- ABOUT THIS TASK: In the listing below, find the line containing "performance is not" and the line containing "FCB un défenseur central d’expérience.". Repeat exactly those two lines and every line between them.

- DATA TO EXAMINE:

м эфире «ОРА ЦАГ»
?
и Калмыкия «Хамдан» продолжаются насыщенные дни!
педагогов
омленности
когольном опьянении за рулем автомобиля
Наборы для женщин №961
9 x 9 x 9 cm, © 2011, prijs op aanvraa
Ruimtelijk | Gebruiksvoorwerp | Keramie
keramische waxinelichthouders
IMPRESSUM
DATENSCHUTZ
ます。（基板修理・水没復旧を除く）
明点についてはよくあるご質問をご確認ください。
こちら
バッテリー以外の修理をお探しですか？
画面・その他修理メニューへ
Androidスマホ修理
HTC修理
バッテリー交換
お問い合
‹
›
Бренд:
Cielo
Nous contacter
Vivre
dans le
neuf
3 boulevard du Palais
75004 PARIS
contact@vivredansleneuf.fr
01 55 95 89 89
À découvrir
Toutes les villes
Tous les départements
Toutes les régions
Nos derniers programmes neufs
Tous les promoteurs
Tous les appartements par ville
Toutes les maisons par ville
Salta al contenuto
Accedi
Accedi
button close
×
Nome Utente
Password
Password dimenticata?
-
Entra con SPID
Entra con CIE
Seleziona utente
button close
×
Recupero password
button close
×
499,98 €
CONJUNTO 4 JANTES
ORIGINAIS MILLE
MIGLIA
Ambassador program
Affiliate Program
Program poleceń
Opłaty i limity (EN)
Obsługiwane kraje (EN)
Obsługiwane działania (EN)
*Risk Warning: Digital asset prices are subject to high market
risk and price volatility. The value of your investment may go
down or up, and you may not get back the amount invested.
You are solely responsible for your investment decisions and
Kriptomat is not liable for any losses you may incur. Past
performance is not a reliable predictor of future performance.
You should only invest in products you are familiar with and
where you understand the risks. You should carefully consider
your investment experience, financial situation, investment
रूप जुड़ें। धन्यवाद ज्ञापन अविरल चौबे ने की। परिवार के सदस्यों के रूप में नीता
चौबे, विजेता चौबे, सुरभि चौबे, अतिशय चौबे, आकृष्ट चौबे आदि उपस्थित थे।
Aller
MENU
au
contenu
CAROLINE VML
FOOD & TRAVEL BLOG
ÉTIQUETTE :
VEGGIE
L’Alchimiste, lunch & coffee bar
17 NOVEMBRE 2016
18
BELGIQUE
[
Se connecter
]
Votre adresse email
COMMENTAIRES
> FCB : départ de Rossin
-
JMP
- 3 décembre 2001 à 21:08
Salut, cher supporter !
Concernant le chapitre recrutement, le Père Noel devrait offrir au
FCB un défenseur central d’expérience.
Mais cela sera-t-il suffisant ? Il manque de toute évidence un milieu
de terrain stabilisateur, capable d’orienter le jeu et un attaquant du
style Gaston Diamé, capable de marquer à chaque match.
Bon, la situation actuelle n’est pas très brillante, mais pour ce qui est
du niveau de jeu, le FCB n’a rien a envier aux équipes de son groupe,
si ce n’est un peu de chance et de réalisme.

- RESULT OF THE TASK:
performance is not a reliable predictor of future performance.
You should only invest in products you are familiar with and
where you understand the risks. You should carefully consider
your investment experience, financial situation, investment
रूप जुड़ें। धन्यवाद ज्ञापन अविरल चौबे ने की। परिवार के सदस्यों के रूप में नीता
चौबे, विजेता चौबे, सुरभि चौबे, अतिशय चौबे, आकृष्ट चौबे आदि उपस्थित थे।
Aller
MENU
au
contenu
CAROLINE VML
FOOD & TRAVEL BLOG
ÉTIQUETTE :
VEGGIE
L’Alchimiste, lunch & coffee bar
17 NOVEMBRE 2016
18
BELGIQUE
[
Se connecter
]
Votre adresse email
COMMENTAIRES
> FCB : départ de Rossin
-
JMP
- 3 décembre 2001 à 21:08
Salut, cher supporter !
Concernant le chapitre recrutement, le Père Noel devrait offrir au
FCB un défenseur central d’expérience.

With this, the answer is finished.